**REQUIREMENT 1:** According to the text on Jebel Marra, which armed rebellion controls the mountain range?
**REQUIREMENT 2:** Resume the text on Jebel Marra and Darfur, continuing from its final sentence.

-------- SELECTED TEXT

Jebel Marra is an impregnable fortress. It is accessed through steep rocky paths on which donkeys are faster than cars. The first ravines through which overflowing rivers run in autumn give way to green highlands strewn with orange trees, apple trees and lemon trees surrounded by pine forests. The few thatch-roofed villages hanging on the volcanic rock that covers the highest peaks of Sudan, rising to over 3000 metres, can only be reached after several hours of walking.

Far from being a paradise, these mountains and their black earth still bear the scars of the war, of the bombardments by Antonov aircraft, gutted houses, caves carved into the mountainside, used as shelters for civilians fleeing the combat zones. Under siege since 2003, this mountain range located in the heart of Darfur, its backbone, is a pocket of resistance under the control of the Sudan Liberation Army, one of the last armed rebellions of the country that has never been dislodged by the central authority.

It all starts with the land. A region of western Sudan, as vast as France, bordered by Libya, Chad, the Central African Republic and South Sudan. “Dar Fur”, i.e. the land or home of the Fur, was from the XVIIth century a prosperous sultanate where different communities coexisted: Fur, Masalit, Zaghawa, Berti, Tunjur and others, as well as several nomadic Arab tribes, mainly Riziegat.

In the early 1980s, successive droughts led the nomadic populations, mainly Arab, to covet the lands of sedentary peasants. Territorial disputes about passage of herds, cattle theft, access to water points, formerly solved under customary law under a « rakuba », a straw yard, festered.

Omar al-Bashir’s regime, after seizing power by force in Khartoum in 1989, began to stir up and exploit these land conflicts, thus promoting the formation of militias from Arab tribes. Faced with increasingly frantic raids by these armed gangs and for fear of being dispossessed of their territories, the Fur, the Zaghawa or the Masalit formed self-defence groups that later gave birth to several rebel groups, among which the Sudan Liberation Army led by Abdelwahid Mohammed Nour. When the rebel groups took control of several towns in Darfur in February 2003, Omar al-Bashir undertook law enforcement and ethnic cleansing operations against the insurgents. Providing ground support to the aerial bombing by the regular army, his Arab back-up troops, militias known as Janjawid (devils on horseback) engaged in war crimes, looting, burning of villages and mass rapings against the local population.

----------------
-------- PROVIDED INFORMATION

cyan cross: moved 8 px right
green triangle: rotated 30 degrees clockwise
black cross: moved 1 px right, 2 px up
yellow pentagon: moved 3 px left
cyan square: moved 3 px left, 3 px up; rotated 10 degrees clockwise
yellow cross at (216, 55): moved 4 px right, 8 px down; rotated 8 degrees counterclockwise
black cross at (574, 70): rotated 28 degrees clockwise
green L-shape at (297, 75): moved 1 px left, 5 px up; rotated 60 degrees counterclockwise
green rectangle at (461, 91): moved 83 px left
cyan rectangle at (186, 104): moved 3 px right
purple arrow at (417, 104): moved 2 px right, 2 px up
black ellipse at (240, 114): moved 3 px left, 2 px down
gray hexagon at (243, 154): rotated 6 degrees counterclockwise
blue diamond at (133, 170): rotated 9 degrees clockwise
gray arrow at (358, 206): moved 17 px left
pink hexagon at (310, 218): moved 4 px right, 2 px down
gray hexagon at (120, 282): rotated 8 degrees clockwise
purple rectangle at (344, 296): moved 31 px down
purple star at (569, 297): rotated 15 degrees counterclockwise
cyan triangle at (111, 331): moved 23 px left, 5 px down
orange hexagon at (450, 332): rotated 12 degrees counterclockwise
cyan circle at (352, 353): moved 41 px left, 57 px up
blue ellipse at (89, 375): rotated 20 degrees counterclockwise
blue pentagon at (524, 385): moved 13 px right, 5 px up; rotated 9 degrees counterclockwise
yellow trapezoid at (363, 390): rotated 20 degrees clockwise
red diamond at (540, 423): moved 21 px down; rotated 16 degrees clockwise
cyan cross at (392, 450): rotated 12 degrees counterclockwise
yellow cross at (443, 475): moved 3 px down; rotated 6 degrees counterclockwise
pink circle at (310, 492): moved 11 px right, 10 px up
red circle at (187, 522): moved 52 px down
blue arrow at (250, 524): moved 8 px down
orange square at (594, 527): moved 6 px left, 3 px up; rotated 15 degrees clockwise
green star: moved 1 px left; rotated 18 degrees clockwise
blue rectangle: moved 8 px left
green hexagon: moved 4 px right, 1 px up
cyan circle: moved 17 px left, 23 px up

----------------

**EXERCISE RESPONSE 1:** The Sudan Liberation Army.

**EXERCISE RESPONSE 2:**
Twenty years after the conflict flared up, Darfur has not regained peace. All the attempts to silence the guns failed to solve the land conflicts, to allow the return of the nearly 3 million displaced to their lands and to do justice to the over 300,000 dead. In April 2019, the fall of Omar al-Bashir, wanted for “genocide” and crimes against humanity by the International Criminal Court, had given the population of Darfur a glimmer of hope.  It seemed that a page was being turned. The UN peacekeepers withdrew. Peace agreements were signed in Juba in October 2020 between the authorities in the capital and several rebel groups.

The region is however still the scene of bloody clashes. In October 2021, the coup by a military close to al-Bashir’s regime did not help. The issue of land, of its distribution and of its coveted riches has not been solved yet. The right of return of the displaced is but a paper promise.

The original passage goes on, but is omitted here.